Cidden hangi delikteydi bu adam? İyice boşlamaya başlamıştı onu. BaekHyun'la ilgilenmek pek zamanını almadığı için başka biriyle de mi anlaşmıştı acaba?

"Hyung~"

Tir tir titrerken kayan çantasını düzeltmiş ve kapısının önüne geldiği salonun duvarına tutunmuştu. Kapıyı açıp yağmur beklediği ama gökyüzünün oldukça açık olduğu bir havaya merhaba dediğinde kaşlarını çatmıştı. Titreyen bacaklarını bile göstermeyecek kadar uzun bir yağmurluk giymişti. Yağmurluğun şapkasını bile burnunun ucuna kadar çekmişti ama görünene göre bu şekilde dışarıya çıkarsa Azrail gibi hissetmekten ve diğer insanların da onu öyle görmesinden başka bir işe yaramayacaktı kıyafeti.

"Hyung~"

Ağlar gibi sayıklamalarını duyan olmasa da çağırdığı kişinin kalpten hissetmesini istiyordu. Ehliyet almak istiyordu. İşte o zaman menajeri işten kovacaktı. Hak etmişti.
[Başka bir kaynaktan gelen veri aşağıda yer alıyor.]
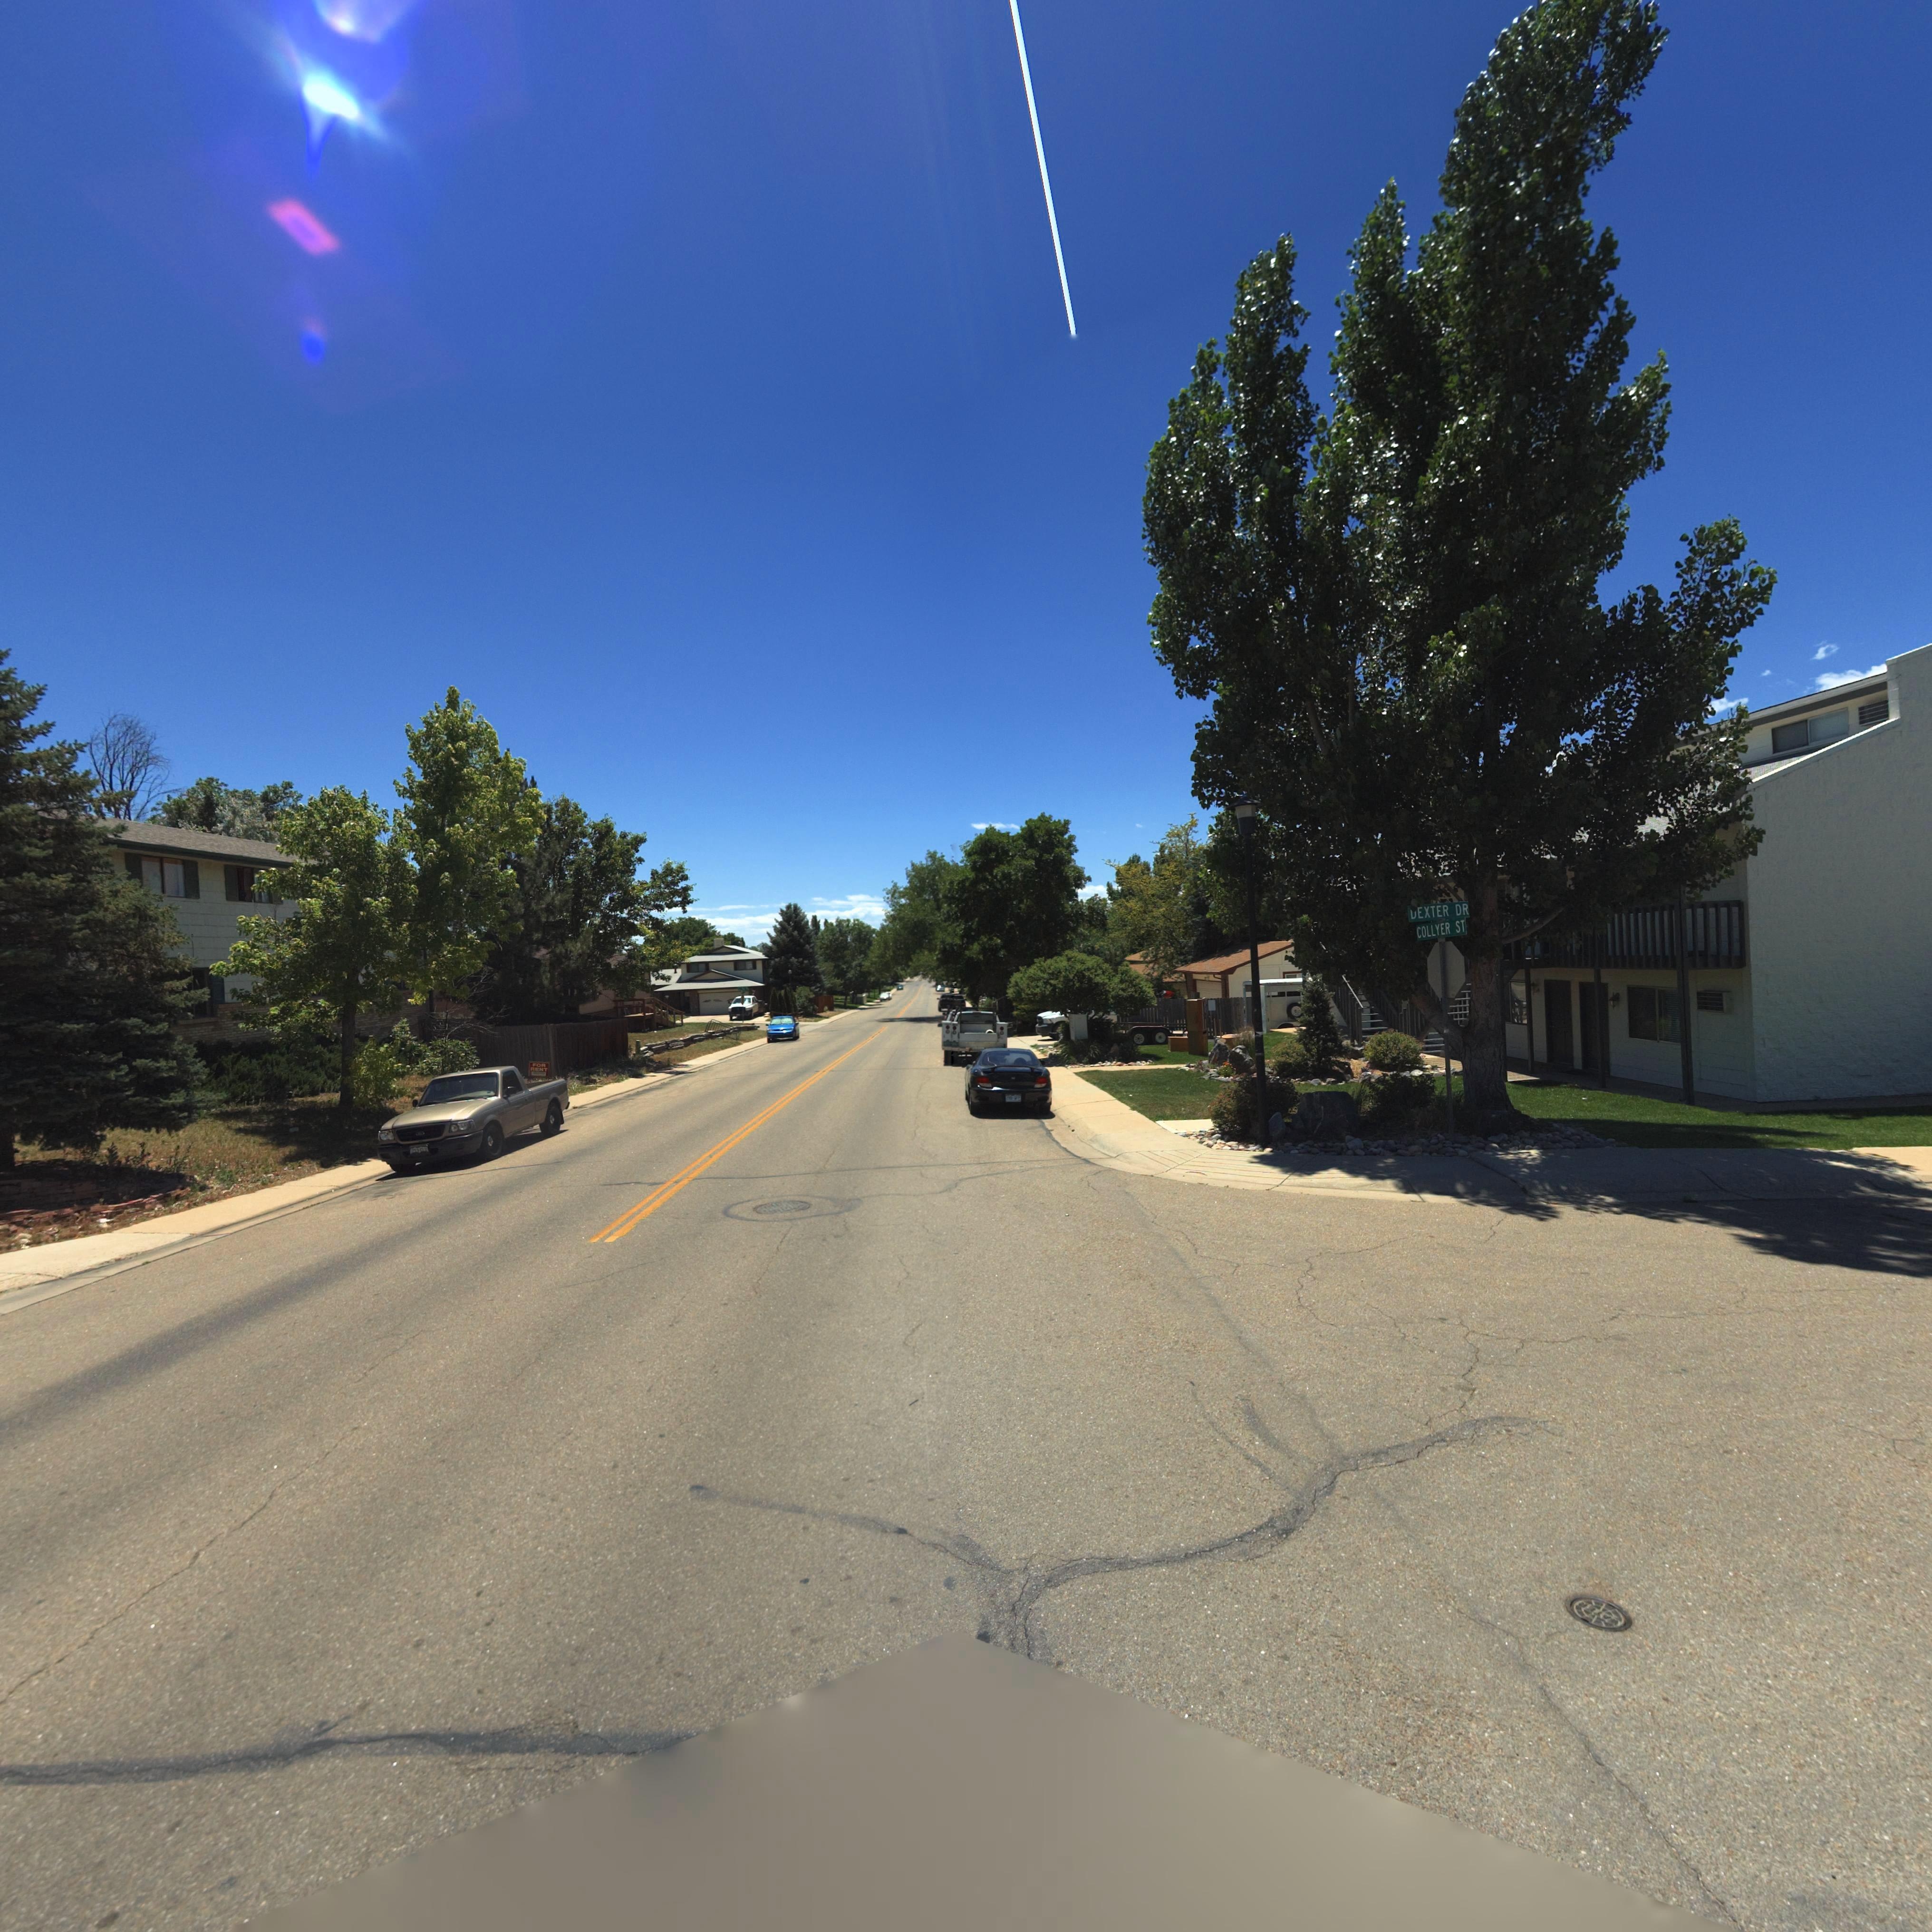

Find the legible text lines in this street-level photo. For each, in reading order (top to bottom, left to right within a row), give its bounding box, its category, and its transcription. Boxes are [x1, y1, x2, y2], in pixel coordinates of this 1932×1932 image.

[1409, 902, 1470, 919] StreetName: DEXTER DR
[1416, 919, 1465, 938] BusinessName: COLLYER ST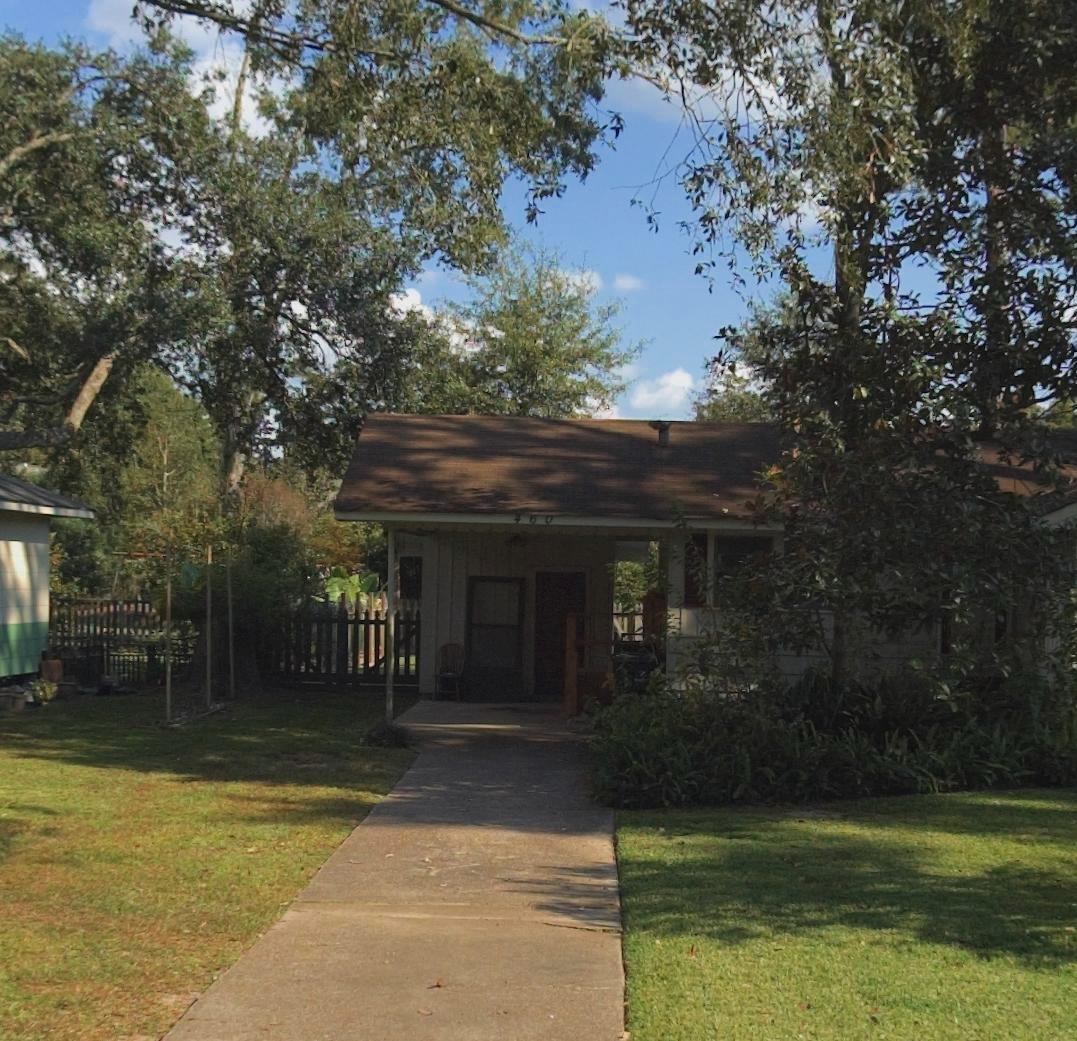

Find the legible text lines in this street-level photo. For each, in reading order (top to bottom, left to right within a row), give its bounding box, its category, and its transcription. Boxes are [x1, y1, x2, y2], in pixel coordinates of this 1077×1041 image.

[513, 514, 555, 524] StreetNumber: 460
Böyle günlerde yanında olmayacaksa ne diye onun bankadaki paralarını sömürüyordu o herif?!

"Nerdesin? Beni al~"

Telefonu neredeydi? Şu an saat kaçtı? Nereye gidiyordu? Ağrılarını dindirecek proteini ne zaman almalıydı? Uyumak istiyordu. İnsanlar ona bakmasın artık, istiyordu. Sevgilisinin kokusunu istiyordu, onun sıcak boynunu koklamak istiyordu.

"Aşkım nerde?"

Boynu bükük bir şekilde yağmurdan değil de güneşten korunur gibi yavaş yavaş yürürken büyükannenin yanına gidiyordu ayakları. Onun yemeklerini özlemişti birden. O bakardı BaekHyunie'sine. O okşardı başını, ye bebeğim derdi ona.

"Anne~ Büyükanne~"

Adımlarını ağır ağır büyük zorluklarla atıp daimi mekanına gitmek için ilerlerken yürüdükçe kaslarının tekrar ısınıp açıldığını hissediyordu ve dakikalar sonra normal bir şekilde yürüyebilir hale gelmişti. Kaç dakika geçtiğini bilmese de havanın tekrar bozulduğunu ve yerini yağmura bırakacak gibi kara bulutların geldiğini görmüştü. Sonunda insanların garip bakışları gidecekti. İyi ki uzun yağmurluğu giymişti, şimdi diğerleri düşünsün.